Bien évidemment, à trois mois du début de l'exécution de la loi de finances et à quinze mois de la fin d'année 2024, nous y croyons de manière raisonnée. Ce raisonnement s'appuyant sur des hypothèses, il se peut donc qu'on ne soit pas complètement au rendez-vous. J'en évoquais le corollaire dans mon propos liminaire. Il s'agit vraiment d'une innovation explicite dans cette LPM. L'idée est de pouvoir ajuster, en fonction du retour réel de la manœuvre RH, sans attendre la fin d'année. Et ce, pour mobiliser des leviers afin d'atténuer une tendance qui serait défavorable.
Je pense qu'il convient d'être assez prudent ; surtout si on raisonne sur un horizon lointain, c'est-à-dire jusqu'en 2030. Nous avons évoqué l'inflation avec Madame Darrieussecq. Tout le monde était à cran il y a encore moins de six mois. La grande question était de savoir à combien de dizaines de milliards nous avions prévu l'inflation dans cette LPM. Nous étions alors au pic des anticipations d'inflation, où tous les acteurs économiques prenaient les hypothèses les plus défavorables. Ce moment est déjà derrière nous. C'est la même chose sur le marché du travail.
Aujourd'hui, l'armée de terre connaît des difficultés pour atteindre ses cibles de recrutement de militaires du rang. Ces éléments sont très corrélés à l'état général de l'économie et du marché du travail. La vérité en économie est celle du cycle. Qui peut dire où en sera ce marché d'ici deux ans ? Ces cinq dernières années, nous avons connu des phases différentes.
Même si ça peut paraître contre-intuitif, certains économistes affirment que le marché du travail français atteint une forme de plein emploi. Toujours est-il qu'à 7 % de chômage, même s'il y a une pluralité de facteurs, on constate que l'armée de terre a des difficultés pour recruter des militaires du rang. Est-ce stable dans la durée ? Peut-on planifier les sept années qui nous séparent de la fin d'année 2030 sur cette seule hypothèse ? Certainement pas !
Il y a bien évidemment des moyens d'arbitrer et de moduler les efforts. J'en ai exposé un certain nombre sur l'horizon relativement proche de l'année 2024. Il y aura ensuite les budgets annuels successifs. De toute façon, on ne peut pas rester dans une situation hypothétique où on sous-consommerait les crédits de masse salariale parce qu'on sous-réaliserait nos ambitions en termes RH.
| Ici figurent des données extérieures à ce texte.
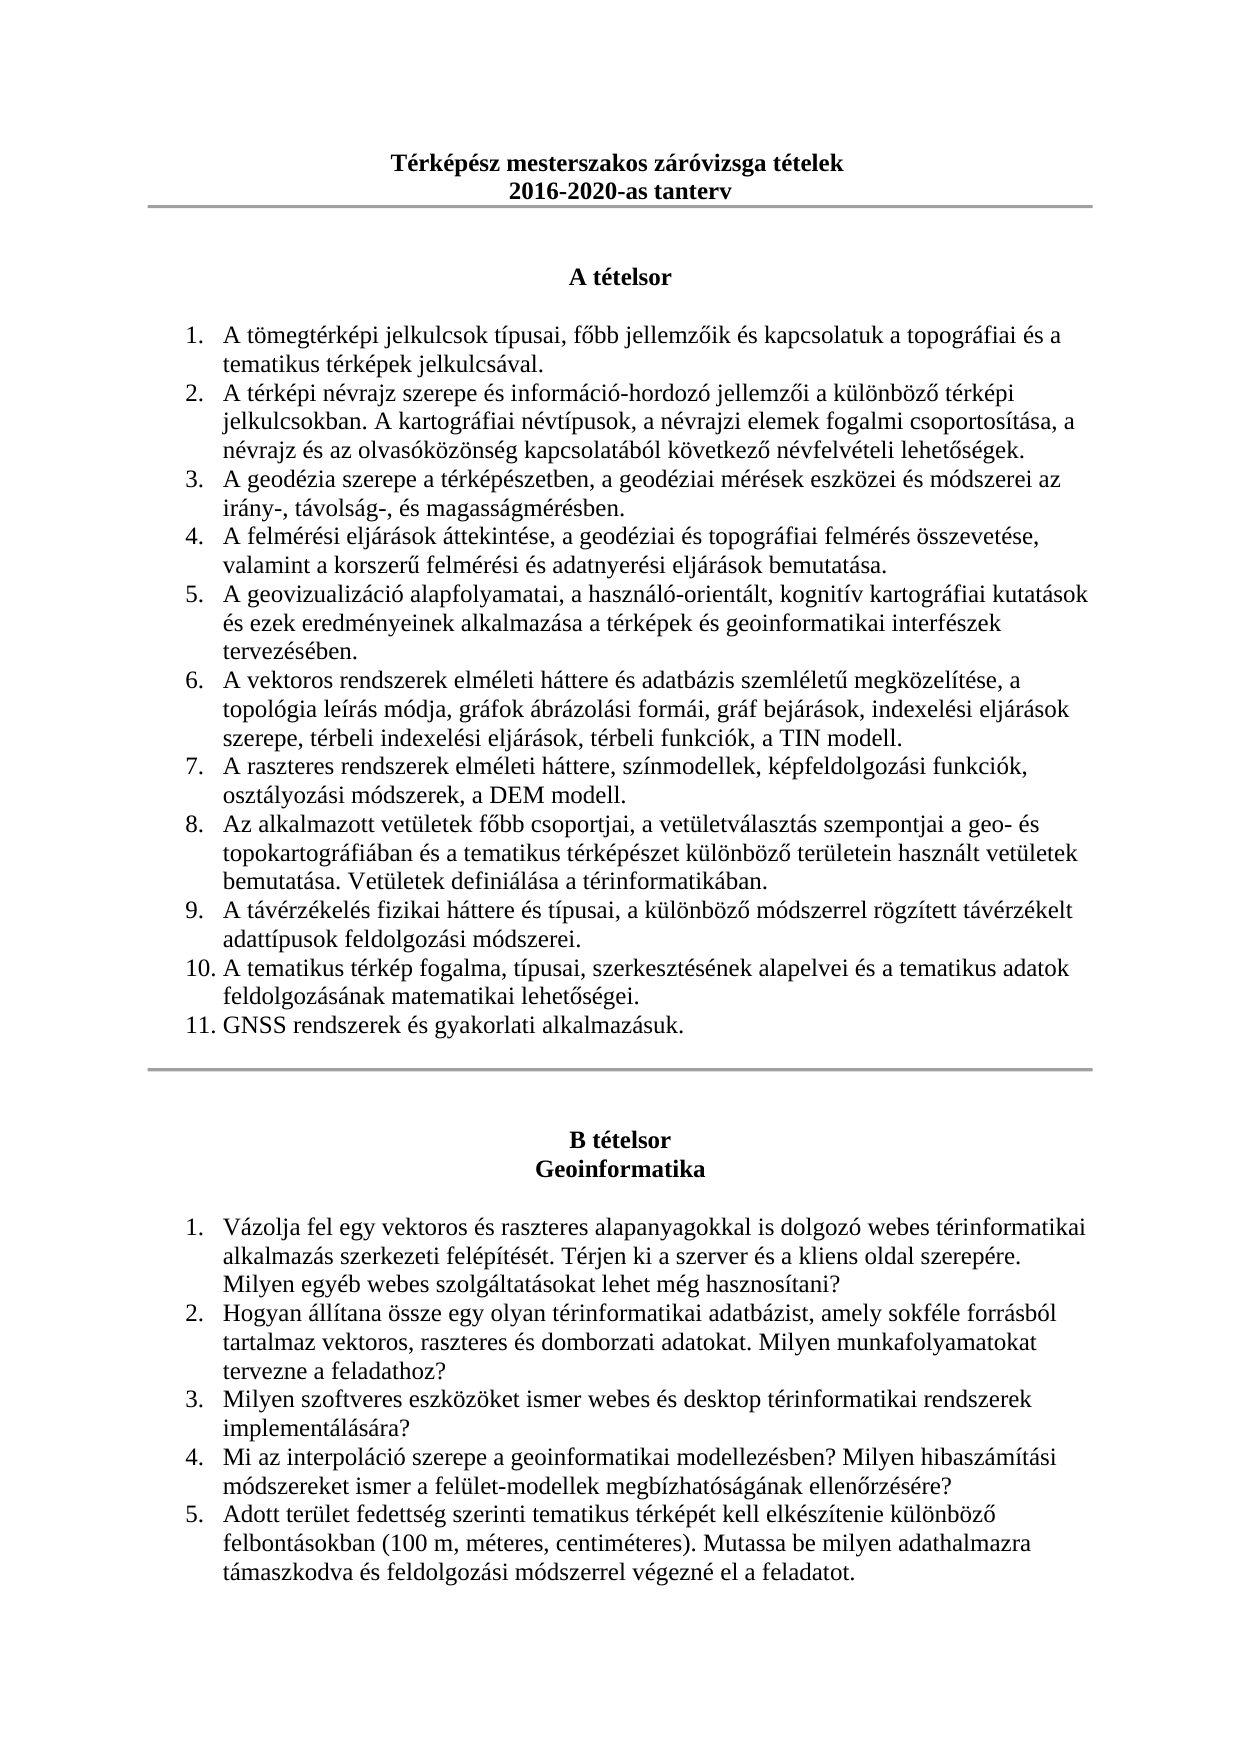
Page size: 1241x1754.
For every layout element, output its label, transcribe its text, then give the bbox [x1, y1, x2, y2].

Cet arbitrage de croisement des courbes est prévu dans la LPM. Si on constate une perspective de sous-réalisation de nos cibles quantitatives en matière de recrutement et de fidélisation, un effort salarial supplémentaire pourra être consenti afin d'atténuer l'effet de cette tendance dont on anticiperait le prolongement. Outre la boîte à outils dont on se dote, il faut également comprendre le marché du travail. Un ministère qui voit partir 28 000 de ses collaborateurs et qui en recrute sensiblement le même nombre chaque année fait tout de même la démonstration de son agilité.
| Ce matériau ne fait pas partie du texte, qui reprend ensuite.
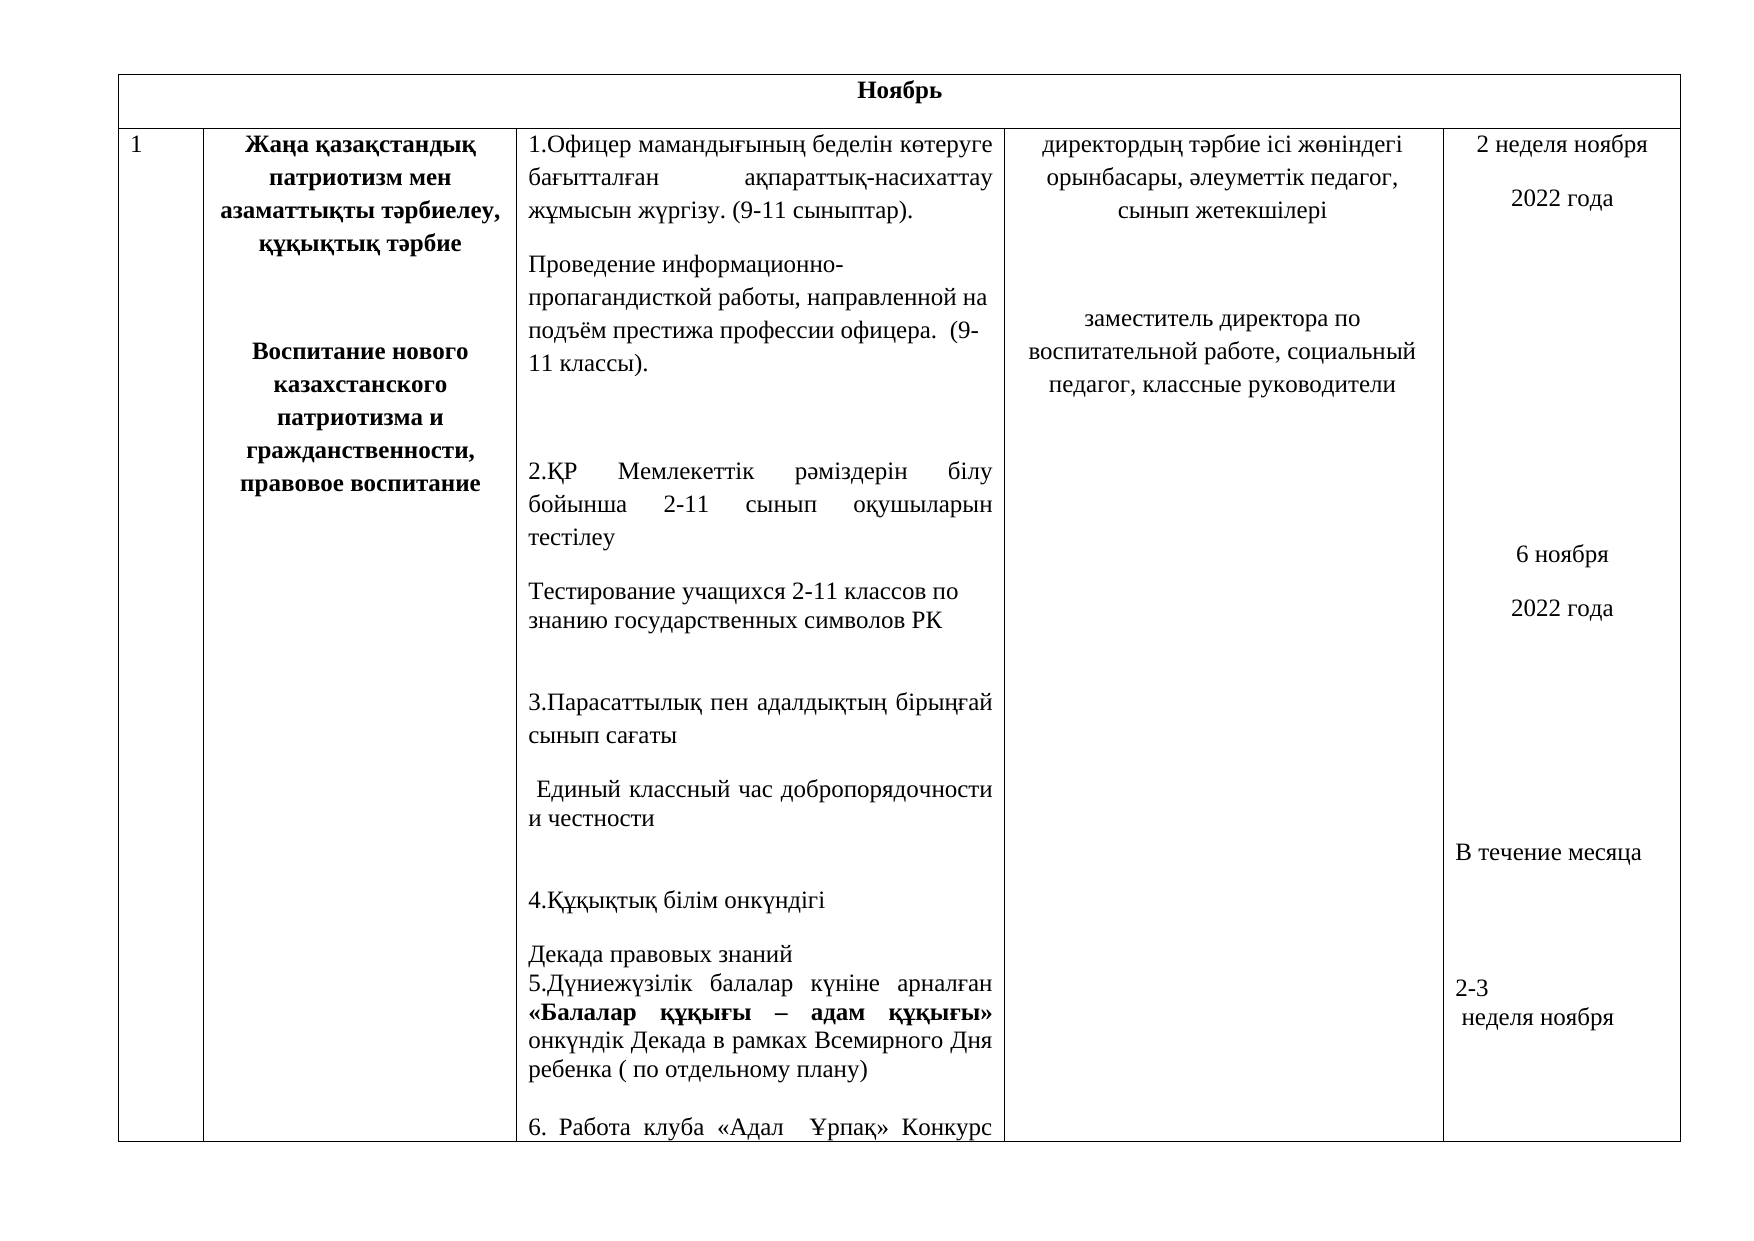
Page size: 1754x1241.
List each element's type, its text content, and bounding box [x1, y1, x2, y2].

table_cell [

Très peu d'organisations de travail sont capables de réitérer une telle performance année après année. En sachant qu'elle est répartie sur un grand nombre de gestionnaires de personnels militaires et de personnels civils. Le ministère a cette agilité. Ce n'est ni un satisfecit ni une raison de ne pas rester alerte. Il faut toujours faire des efforts pour comprendre ce qui se passe sur le marché de l'emploi. Pour autant, d'une certaine manière, le passé plaide pour nous.
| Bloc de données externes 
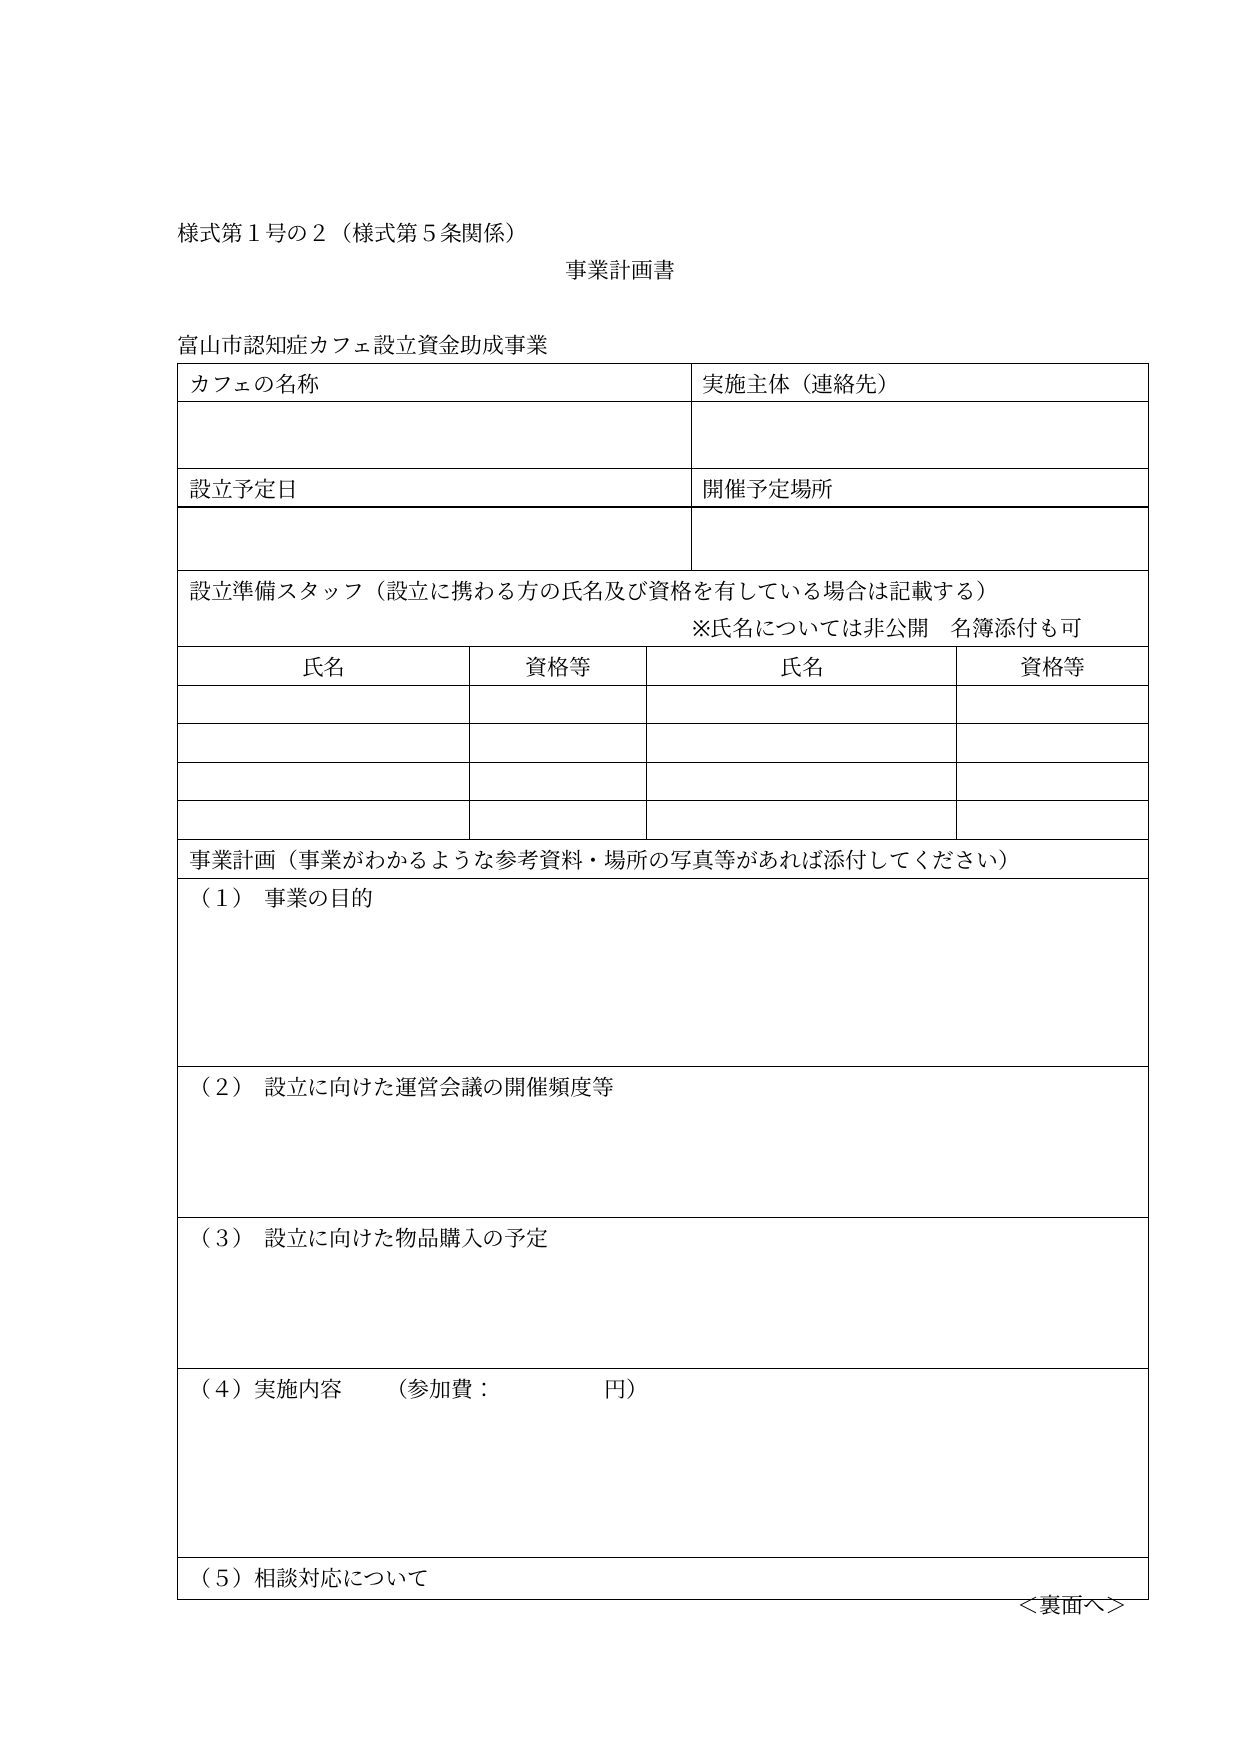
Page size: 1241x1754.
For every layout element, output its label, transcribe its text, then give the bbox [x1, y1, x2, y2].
La traduction concrète de l'investissement sur le capital humain dans le format RH est tout simplement quelque chose d'existentiel pour les armées. Sans hommes, il n'y a pas d'armées. Tous les efforts du ministère tendent vers cet objectif premier. Ces indications de méthode sont crédibilisées par la performance passée. En sachant que nous sommes dans une phase qui est relativement inédite. Il y a un certain nombre d'années qu'on n'avait pas rencontré de telles conditions de marché, mais elles ne dureront pas.